# High Pressure and Volume Floor Pump



## Dictatorsaurus (Sep 11, 2009)

I'm looking for a high pressure/high volume pump that is capable of seating tubeless tires and can be used for road (over 120psi).

I got the Lezyne classic dirty which is great for volume but goes up to only 70psi.

Any recommendations?


----------



## NYrr496 (Sep 10, 2008)

I just got a Topeak Joe Blow Mountain. The pump body is really big and it seems to move a lot of air per stroke. I had to put air in my Suburban's tires the other day and didn't feel like dragging the compressor up from the basement. It added 6 psi to my truck's tires quickly.


----------



## Dictatorsaurus (Sep 11, 2009)

NYrr496 said:


> I just got a Topeak Joe Blow Mountain. The pump body is really big an it seems to move a lot of air per stroke. I ha to put air in my Suburban's tires the other day and didn't feel like ragging the compressor up from the basement. It added 6 psi to my truck's tires quickly.


Unfortunately the Joe Blow goes up to 75psi. I'm looking for something higher than 120psi for road tires as well.


----------



## NYrr496 (Sep 10, 2008)

Oh. Sorry. I've used this thing once on the truck and once on my bike. I haven't had a chance to wring it out or even read the book.


----------



## ChainChain (Sep 25, 2010)

I did a 2bliss setup with a Park Pro floor pump. Don't know if it was the 2bliss setup or the pump but it was so freakn easy i couldn't believe it.


----------



## gmcttr (Oct 7, 2006)

Dictatorsaurus said:


> I'm looking for a high pressure/high volume pump that is capable of seating tubeless tires and can be used for road (over 120psi).
> 
> I got the Lezyne classic dirty which is great for volume but goes up to only 70psi.
> 
> Any recommendations?


You get high volume _or_ high pressure. Pick one. That's the way pumps work.

I use a Joeblow Sprint for mtb and road and am happy with it's perfomance.


----------



## jtmartino (Jul 31, 2008)

gmcttr said:


> You get high volume _or_ high pressure. Pick one. That's the way pumps work.


Not entirely true. The Lezyne Alloy Floor Drive is a high volume, 220 PSI floor pump.

Dictatorsaurus, since you already use Lezyne, you know they're tha bomb. Check out one of the non-dirt model Floor Drives, like the Alloy or CNC.

I've also heard good things about the Serfas FMP-500, but I haven't used one yet.


----------



## shiggy (Dec 19, 1998)

jtmartino said:


> Not entirely true. The Lezyne Alloy Floor Drive is a high volume, 220 PSI floor pump.
> 
> Dictatorsaurus, since you already use Lezyne, you know they're tha bomb. Check out one of the non-dirt model Floor Drives, like the Alloy or CNC.
> 
> I've also heard good things about the Serfas FMP-500, but I haven't used one yet.


High volume compared to what? I have seen "high volume" track pumps that are simply taller. Fine for a skinny tire but hardly noticeable when working with mtb tires and especially when seating tubeless tires.

• _Dataset_:
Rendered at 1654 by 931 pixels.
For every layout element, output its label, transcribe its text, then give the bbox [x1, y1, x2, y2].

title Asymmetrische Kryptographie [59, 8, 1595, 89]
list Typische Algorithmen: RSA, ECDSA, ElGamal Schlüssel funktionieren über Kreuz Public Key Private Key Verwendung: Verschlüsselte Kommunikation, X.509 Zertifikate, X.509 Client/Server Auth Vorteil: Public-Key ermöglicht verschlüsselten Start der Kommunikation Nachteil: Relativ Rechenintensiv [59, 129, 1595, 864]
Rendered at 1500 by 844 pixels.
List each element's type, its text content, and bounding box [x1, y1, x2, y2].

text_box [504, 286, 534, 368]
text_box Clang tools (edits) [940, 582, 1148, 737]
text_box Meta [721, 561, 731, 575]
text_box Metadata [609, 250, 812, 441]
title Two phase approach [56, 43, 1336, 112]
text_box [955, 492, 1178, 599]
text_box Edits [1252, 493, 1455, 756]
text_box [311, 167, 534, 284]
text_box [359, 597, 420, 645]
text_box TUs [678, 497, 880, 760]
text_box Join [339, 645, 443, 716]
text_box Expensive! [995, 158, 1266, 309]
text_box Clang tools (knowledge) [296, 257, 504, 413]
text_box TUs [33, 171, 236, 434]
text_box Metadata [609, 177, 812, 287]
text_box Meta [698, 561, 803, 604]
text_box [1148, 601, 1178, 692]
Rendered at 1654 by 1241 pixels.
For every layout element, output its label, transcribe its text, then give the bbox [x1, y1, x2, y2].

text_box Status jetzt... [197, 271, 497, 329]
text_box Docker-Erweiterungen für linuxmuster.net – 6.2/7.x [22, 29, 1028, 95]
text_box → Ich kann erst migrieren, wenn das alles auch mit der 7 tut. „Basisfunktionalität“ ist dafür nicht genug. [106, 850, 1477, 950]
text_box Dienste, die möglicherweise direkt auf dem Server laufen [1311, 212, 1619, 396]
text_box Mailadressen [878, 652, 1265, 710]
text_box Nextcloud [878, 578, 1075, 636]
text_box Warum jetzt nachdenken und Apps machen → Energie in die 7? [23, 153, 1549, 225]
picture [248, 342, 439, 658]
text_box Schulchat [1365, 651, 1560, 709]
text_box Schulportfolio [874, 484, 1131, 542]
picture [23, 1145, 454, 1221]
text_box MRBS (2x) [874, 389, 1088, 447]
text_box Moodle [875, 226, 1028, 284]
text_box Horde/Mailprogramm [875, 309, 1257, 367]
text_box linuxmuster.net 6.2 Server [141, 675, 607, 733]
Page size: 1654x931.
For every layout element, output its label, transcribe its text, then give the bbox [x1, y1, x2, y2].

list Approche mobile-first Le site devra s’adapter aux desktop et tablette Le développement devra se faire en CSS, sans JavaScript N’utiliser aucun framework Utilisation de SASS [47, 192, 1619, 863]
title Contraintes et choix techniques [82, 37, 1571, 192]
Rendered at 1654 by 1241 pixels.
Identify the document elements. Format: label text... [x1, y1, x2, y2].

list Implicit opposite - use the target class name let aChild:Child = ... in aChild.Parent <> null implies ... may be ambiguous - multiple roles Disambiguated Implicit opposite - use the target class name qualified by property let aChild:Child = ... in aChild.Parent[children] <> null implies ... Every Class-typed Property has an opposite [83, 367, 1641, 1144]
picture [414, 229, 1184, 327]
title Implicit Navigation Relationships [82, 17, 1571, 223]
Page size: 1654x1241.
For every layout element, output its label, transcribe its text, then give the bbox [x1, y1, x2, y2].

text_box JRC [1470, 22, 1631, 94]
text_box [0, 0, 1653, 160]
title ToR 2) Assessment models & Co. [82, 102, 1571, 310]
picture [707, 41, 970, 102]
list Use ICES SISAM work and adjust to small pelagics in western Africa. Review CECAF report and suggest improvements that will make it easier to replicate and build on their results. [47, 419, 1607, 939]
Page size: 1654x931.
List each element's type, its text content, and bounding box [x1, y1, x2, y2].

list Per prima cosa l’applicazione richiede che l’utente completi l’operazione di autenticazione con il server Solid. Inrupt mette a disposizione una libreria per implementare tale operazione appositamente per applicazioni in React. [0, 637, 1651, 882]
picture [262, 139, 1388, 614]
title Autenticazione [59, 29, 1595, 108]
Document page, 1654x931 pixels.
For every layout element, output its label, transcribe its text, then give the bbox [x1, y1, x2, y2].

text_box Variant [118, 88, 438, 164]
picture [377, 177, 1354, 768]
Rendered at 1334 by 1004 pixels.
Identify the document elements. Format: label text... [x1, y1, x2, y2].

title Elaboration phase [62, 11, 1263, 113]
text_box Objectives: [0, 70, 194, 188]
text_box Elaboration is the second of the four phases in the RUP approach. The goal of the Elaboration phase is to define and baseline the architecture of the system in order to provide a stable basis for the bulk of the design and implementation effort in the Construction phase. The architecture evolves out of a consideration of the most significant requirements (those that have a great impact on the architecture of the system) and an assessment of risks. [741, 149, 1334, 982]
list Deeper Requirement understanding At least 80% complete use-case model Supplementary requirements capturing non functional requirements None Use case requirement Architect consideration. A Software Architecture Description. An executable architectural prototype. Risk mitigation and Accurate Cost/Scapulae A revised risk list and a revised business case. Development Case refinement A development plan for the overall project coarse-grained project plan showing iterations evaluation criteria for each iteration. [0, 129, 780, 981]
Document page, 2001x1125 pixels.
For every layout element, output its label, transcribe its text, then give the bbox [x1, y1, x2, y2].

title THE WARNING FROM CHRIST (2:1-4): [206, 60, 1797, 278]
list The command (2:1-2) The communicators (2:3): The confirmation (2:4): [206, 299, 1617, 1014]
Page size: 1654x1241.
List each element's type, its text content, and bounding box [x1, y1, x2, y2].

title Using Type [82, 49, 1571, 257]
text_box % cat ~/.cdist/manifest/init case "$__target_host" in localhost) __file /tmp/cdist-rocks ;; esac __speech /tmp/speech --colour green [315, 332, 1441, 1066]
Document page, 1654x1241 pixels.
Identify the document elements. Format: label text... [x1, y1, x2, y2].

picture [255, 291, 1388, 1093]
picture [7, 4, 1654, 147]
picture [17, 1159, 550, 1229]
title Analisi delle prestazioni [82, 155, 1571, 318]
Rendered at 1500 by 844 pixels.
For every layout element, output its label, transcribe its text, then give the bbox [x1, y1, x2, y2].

• _What to work on_: Give the username of every person who posts in the floor pump thread, listing each name once. The entries play no part in the work here.

• _Task response_: Dictatorsaurus, NYrr496, ChainChain, gmcttr, jtmartino, shiggy